Spoil Me This, but Ne’er That


I really don’t care about being spoiled on most narrative media.  I might have felt very different about it when The 6th Sense came out, but I don’t even remember.  Anyway, spoil anything you want in the comments.

If something is good, it’ll still have some interest in the execution.  I knew Gregor Samsa turned into a bug and whatever happened after that was sad, absurd, and unpleasant.  The specifics still matter, still animate the reading experience.

But there is one story where I know the setup but do not know how it ends, and I would like to preserve the surprise.  Maybe it’s because the hook is more compelling than most, with no obvious solution.  Anyway, the story is centuries old; I’m a little overdue to find out.

But still, don’t spoil it!

Comments

  1. chigau (違う) says

    “But I also have to say, for the umpty-umpth time, that life isn’t fair.
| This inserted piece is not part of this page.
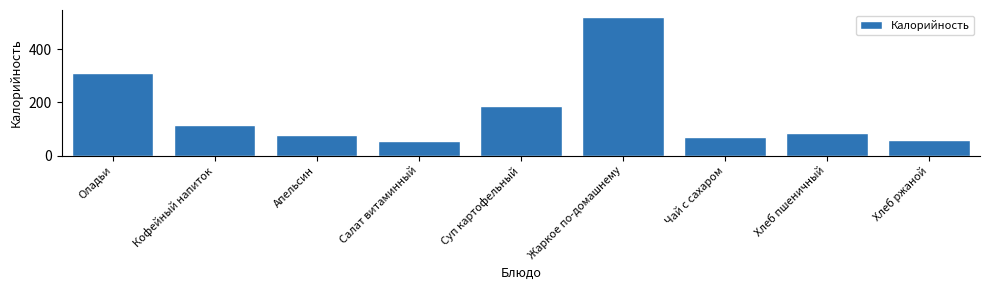

Reading left to right, what are all the values shown in this chart?

Оладьи=310	Кофейный напиток=116	Апельсин=77	Салат витаминный=55	Суп картофельный=185	Жаркое по-домашнему=521	Чай с сахаром=69	Хлеб пшеничный=84	Хлеб ржаной=59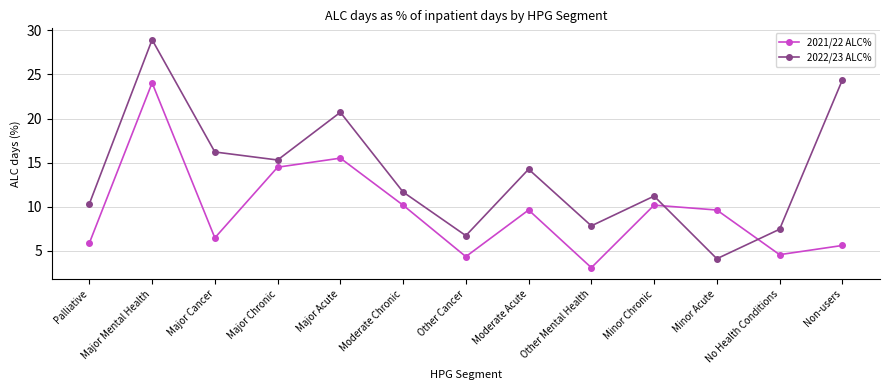

What is the difference between the 2022/23 ALC% values at Non-users and Palliative?

14.1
It’s just fairer than death, that’s all.”
    – S. Morgenstern

  2. Alan G. Humphrey says

    Jesus, going by Charlie at the time, was trying to return but he’s still lost ‘neath the streets of Boston.
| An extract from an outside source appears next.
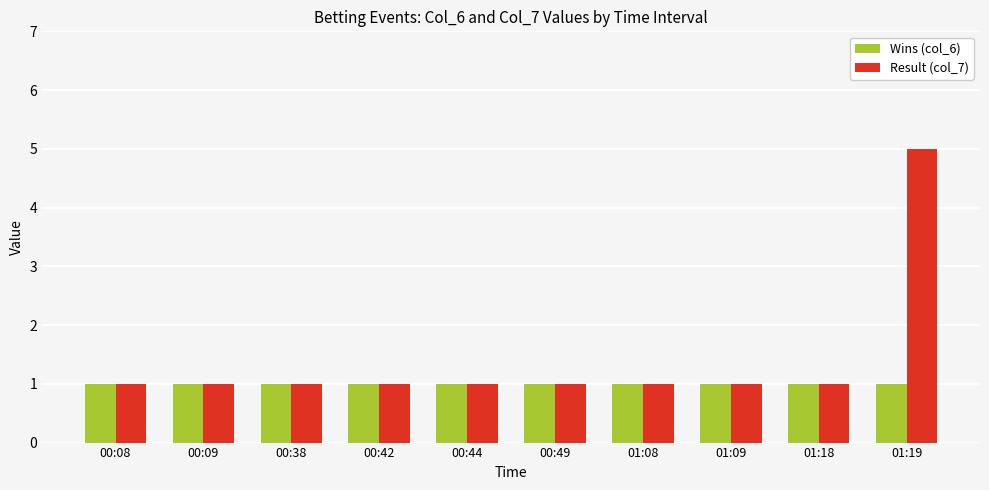

What is the label of the 5th bar from the right?

00:49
    My opinion is that Henry VII projected and lied…, a lot.

  3. Alan G. Humphrey says

    @ 10 in case you are lost in mine:
    The first refers to the Kingston Trio’s M.T.A. song and my interpretation that’s how Jesus’ return was spoiled by a nickel tax. The second was a wild stab at your century’s old mystery and maybe it was about dead young English heirs to the throne.
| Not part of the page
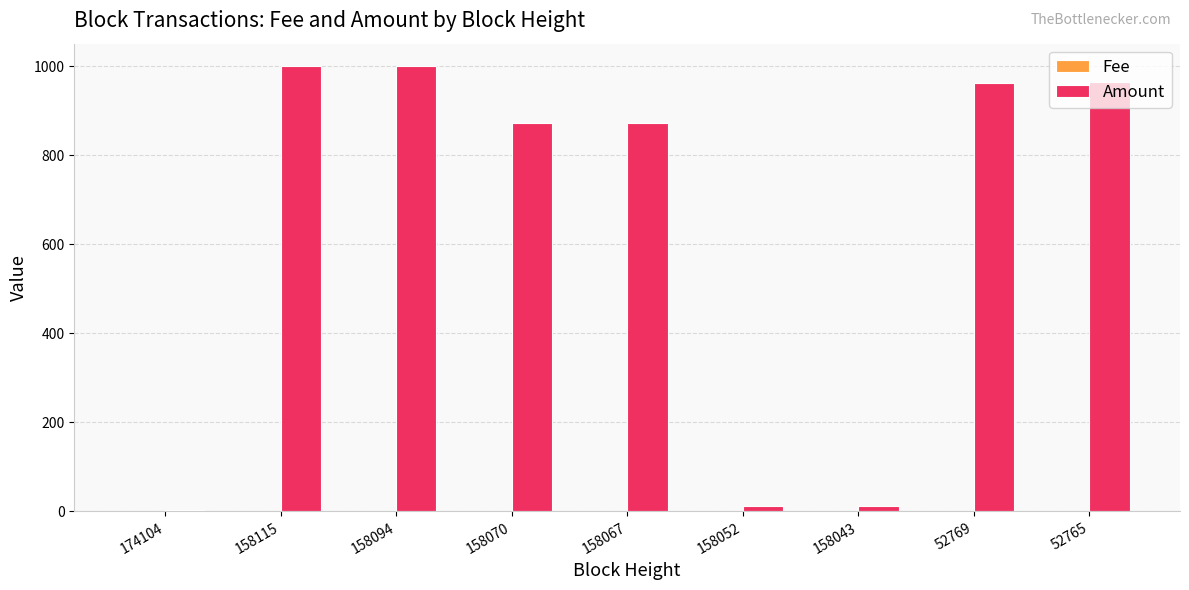

Between 158094 and 158070, which series saw the biggest shift?

Amount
  4. Alan G. Humphrey says

    I don’t know why autocorrupt replaced my ‘centuries’ with ‘century’s’…

  5. says

    thanks, i’ll look that song up…

    as to my mystery, it isn’t an unsolved thing, just a story i can read. there have been adaptations and my curiosity was piqued because i saw an adaptation that surely did not end like the original.

    if you figure it out, remember, spoil me not!